In the morning John took some unusual footage of monitor lizards wrestling in a nearby river. After some thermoregulation recording in the morning, he remained unwell. On Anslem’s return in the afternoon, he was taken to the local doctor and prescribed some drugs, one of which turned out to be a sedative. John proceeded to sleep for 15 hours.
Meanwhile, the archaeology students and Anslem travelled to a nearby site where a thousand-year old inscription on a pillar was observed. Sadly, it has been scarred by graffiti in recent years.
Thursday 21st July
Another day of archeological exploration for Anslem and the Peradeniya students. Meanwhile, John, Roger and Edie remained at the lodge to conduct thermoregulation studies on the Calotes versicolor specimens inhabiting the grounds. Using Vajira the tree climber to catch the lizard and take various body and air temperatures from the specimen and its habitat, data was collected on the nature of the species. This was to be compared with data collected on the same species at much higher altitudes.
Friday 22nd July
Today John joined the archaeology team for a brief excursion to some nearby caves. On arrival it was discovered that the caves were used by Buddhist monks in the rainy season. They retreat into the caves because to remain in the open during the rains would almost certainly result in killing several creatures brought forth by the moisture levels.
In the afternoon, preparations were made to return to Gampola for a three day session.
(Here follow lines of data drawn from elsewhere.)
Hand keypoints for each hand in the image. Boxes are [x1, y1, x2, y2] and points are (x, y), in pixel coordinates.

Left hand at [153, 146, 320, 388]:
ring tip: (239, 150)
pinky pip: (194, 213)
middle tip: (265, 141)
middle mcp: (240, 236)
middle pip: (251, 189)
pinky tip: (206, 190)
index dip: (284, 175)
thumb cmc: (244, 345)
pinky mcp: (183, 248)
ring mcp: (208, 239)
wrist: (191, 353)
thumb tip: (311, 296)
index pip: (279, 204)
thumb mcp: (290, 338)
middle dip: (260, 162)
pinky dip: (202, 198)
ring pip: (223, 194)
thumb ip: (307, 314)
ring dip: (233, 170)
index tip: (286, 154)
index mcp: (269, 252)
Scheduled as a break period, it looked set to be instead used for consolidating the project website, updating accounts, entering data into the computer and planning the next series of operations in the field.
Saturday 23rd July
The team were awoken at 0300 to prepare to leave the Knuckles. The Jeep was loaded and an early breakfast was quickly eaten, before all left Hettipola to return to the other side of the range.
Passing through Riverston, the lofty peak where the road traverses the range, the team stopped to take photographs. Heavy cloud was funnelled down the road by high winds, reducing both temperature and visibility. The frogs croaked loudly in the surrounding forest, encouraged by the high humidity.
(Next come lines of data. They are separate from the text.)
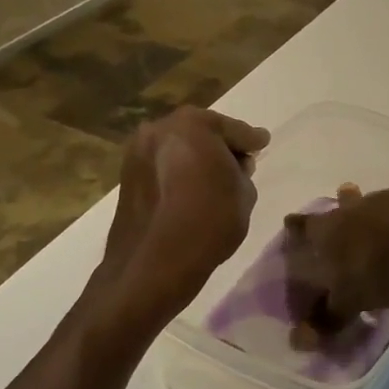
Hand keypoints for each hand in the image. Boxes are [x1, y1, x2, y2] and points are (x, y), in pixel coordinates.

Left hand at [101, 107, 268, 307]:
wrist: (153, 264)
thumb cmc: (208, 222)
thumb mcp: (244, 193)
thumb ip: (241, 170)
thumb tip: (232, 166)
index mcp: (193, 124)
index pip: (234, 129)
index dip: (251, 140)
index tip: (262, 142)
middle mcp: (160, 129)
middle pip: (201, 133)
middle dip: (220, 146)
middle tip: (239, 162)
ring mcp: (138, 152)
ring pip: (179, 148)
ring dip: (196, 159)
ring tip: (214, 179)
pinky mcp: (126, 176)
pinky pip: (162, 165)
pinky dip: (177, 172)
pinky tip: (190, 189)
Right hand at [282, 183, 388, 331]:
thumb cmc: (379, 264)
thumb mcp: (351, 300)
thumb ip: (328, 317)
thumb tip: (299, 339)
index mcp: (327, 230)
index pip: (304, 227)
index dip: (297, 227)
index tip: (291, 223)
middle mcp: (350, 209)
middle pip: (337, 206)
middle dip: (333, 212)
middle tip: (331, 216)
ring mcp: (382, 200)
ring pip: (366, 205)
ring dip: (365, 212)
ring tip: (370, 222)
The Peradeniya students sang Sinhalese songs for the remainder of the journey. They were dropped off in Gampola and presented with certificates of participation on the expedition.
Sunday 24th July
Suraj and John worked in Gampola, gathering data collected to date and transferring it into electronic form. Accounts were sorted and settled and the website design was finalised and streamlined.
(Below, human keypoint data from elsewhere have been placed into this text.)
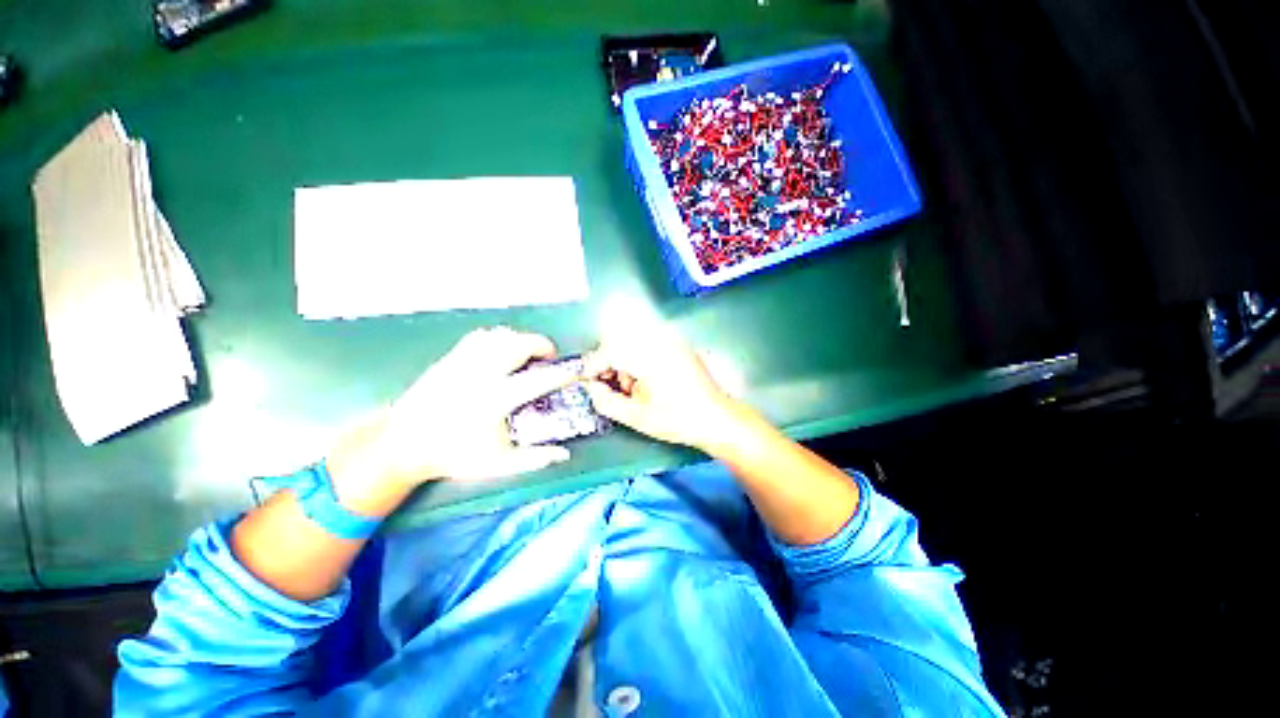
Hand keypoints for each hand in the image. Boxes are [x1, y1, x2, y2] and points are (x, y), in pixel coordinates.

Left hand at [327, 327, 575, 511]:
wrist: (402, 445)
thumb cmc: (453, 455)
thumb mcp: (497, 464)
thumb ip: (534, 459)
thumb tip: (564, 455)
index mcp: (495, 400)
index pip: (539, 379)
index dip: (562, 373)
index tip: (575, 371)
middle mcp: (480, 375)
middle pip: (519, 344)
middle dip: (542, 345)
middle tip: (549, 357)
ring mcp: (462, 363)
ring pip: (499, 335)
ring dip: (520, 340)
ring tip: (527, 353)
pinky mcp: (449, 358)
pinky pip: (480, 337)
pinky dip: (497, 339)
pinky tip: (500, 351)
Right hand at [583, 328, 741, 450]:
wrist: (716, 418)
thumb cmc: (677, 420)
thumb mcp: (637, 417)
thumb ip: (606, 402)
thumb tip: (591, 388)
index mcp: (648, 357)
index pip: (609, 350)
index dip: (593, 365)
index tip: (587, 381)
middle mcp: (659, 341)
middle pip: (620, 341)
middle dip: (610, 363)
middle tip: (610, 387)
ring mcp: (671, 341)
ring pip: (633, 342)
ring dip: (625, 361)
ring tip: (632, 388)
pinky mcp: (679, 345)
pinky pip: (649, 344)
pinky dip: (639, 358)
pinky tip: (647, 380)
In evening, the two went to Anslem’s house to discuss the plan for the remainder of the expedition. As Roger Meek and Edie Jolly had decided not to rejoin operations in the field, but instead to remain in Gampola to analyse data, beds would thus be free in the lodge for extra students to join the expedition. Ruhunu University in Matara in the south was contacted. Two students from there would now be able to join the expedition.
Monday 25th July
Last minute adjustments were made to plans. The website was checked and re-checked. Equipment was charged and tested.